Oceanic three-dimensional Lagrangian coherent structures: A study of a mesoscale eddy in the Benguela upwelling region

We study three dimensional (3D) oceanic Lagrangian coherent structures (LCSs) in the Benguela upwelling region obtained from an output of the regional ocean modeling system (ROMS). To do that, we first computed finite-size Lyapunov exponent (FSLE) fields in the region volume that characterize mesoscale stirring and mixing. Average FSLE values generally decreased with depth, but there was a local maximum at a depth of approximately 100 m. LCSs are extracted as the ridges of the calculated FSLE fields. They present a “curtain-like” geometry in which the strongest attracting and repelling structures appear as quasivertical surfaces. LCSs around a particular cyclonic eddy, pinched off from the upwelling front, are also calculated.

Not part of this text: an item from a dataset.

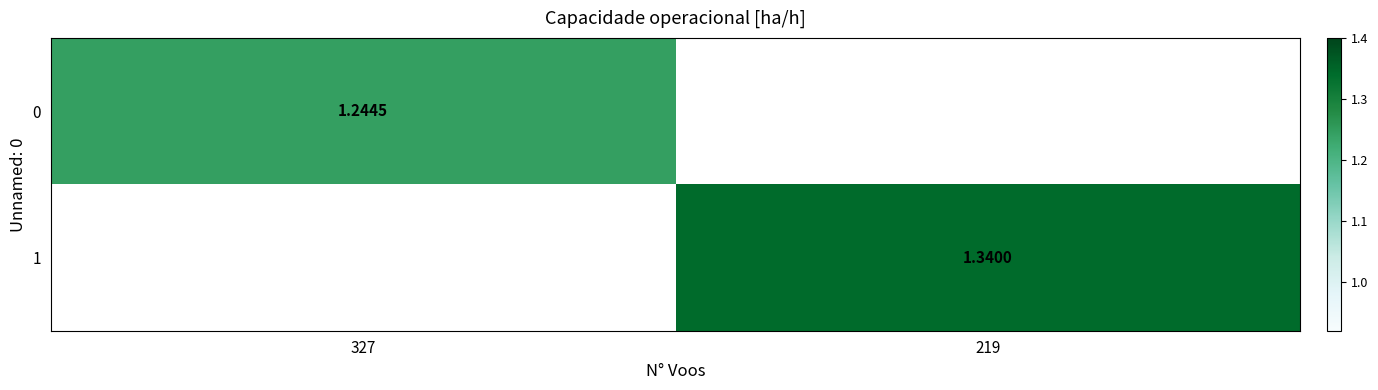

How many positive values does the 1 series have?

1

The LCSs are confirmed to provide pathways and barriers to transport into and out of the eddy.

► 3D Lagrangian coherent structures (LCS) computed in the Benguela upwelling region.
► LCS have a vertical curtain-like geometry.
► LCS act as barriers/pathways at any depth to transport in/out of mesoscale eddies.
► A global decrease of mixing activity with depth is shown from averaged FSLE fields.
► But a local maximum is identified at approx. 100 m depth.